Teks Bacaan

--------------------

Ilustrasi - Pembangkit listrik tenaga nuklir di Cattenom, Perancis bagian timur.
Ilustrasi - Pembangkit listrik tenaga nuklir di Cattenom, Perancis bagian timur. ( AFP/KOMPAS.COM )

Komisaris PLN Ngaku Banjir Pertanyaan Terkait Pembangunan PLTN Pertama Indonesia di Pulau Gelasa Babel

25 November 2023 08:23 WIB

Tidak mudah untuk menjawabnya. Perbedaan pendapat antar individu, organisasi bahkan negara selalu mewarnai perdebatan penggunaan energi nuklir. 

Masalah keamanan dari reaktor nuklir menjadi pertimbangan utama masyarakat apakah mereka mau menerima PLTN dibangun didaerahnya. Keamanan disini tidak terbatas pada sisi pengoperasiannya saja tapi juga dari kemungkinan terjadinya bencana alam yang diluar kontrol manusia. Atau juga bencana yang diakibatkan oleh ulah manusia sendiri seperti perang.

--------------------

Cuplikan Data
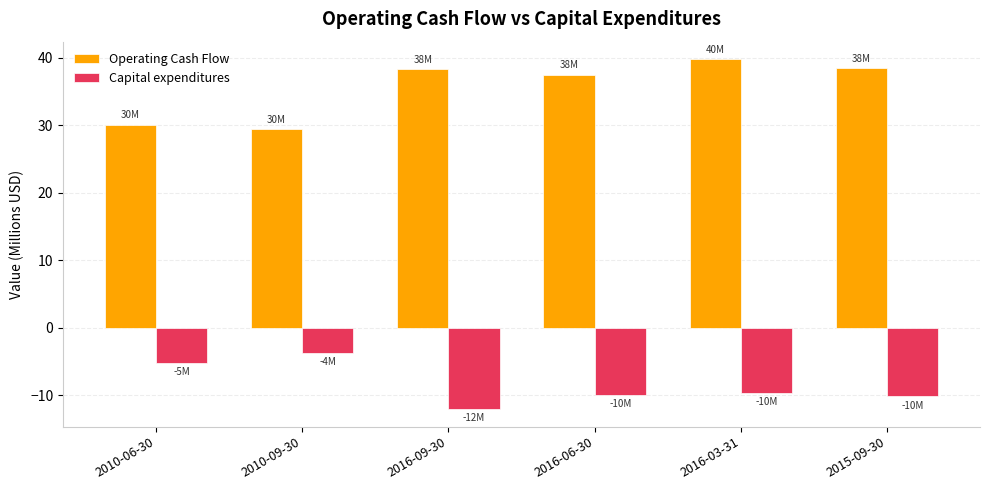

Read the Capital expenditures value at 2016-06-30.

-10.0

--------------------

Coba Kerjakan
Salin persis bagian teks tentang PLTN dari "Masalah keamanan dari" sampai "sendiri seperti perang.".

Hasil Latihan
Masalah keamanan dari reaktor nuklir menjadi pertimbangan utama masyarakat apakah mereka mau menerima PLTN dibangun didaerahnya. Keamanan disini tidak terbatas pada sisi pengoperasiannya saja tapi juga dari kemungkinan terjadinya bencana alam yang diluar kontrol manusia. Atau juga bencana yang diakibatkan oleh ulah manusia sendiri seperti perang.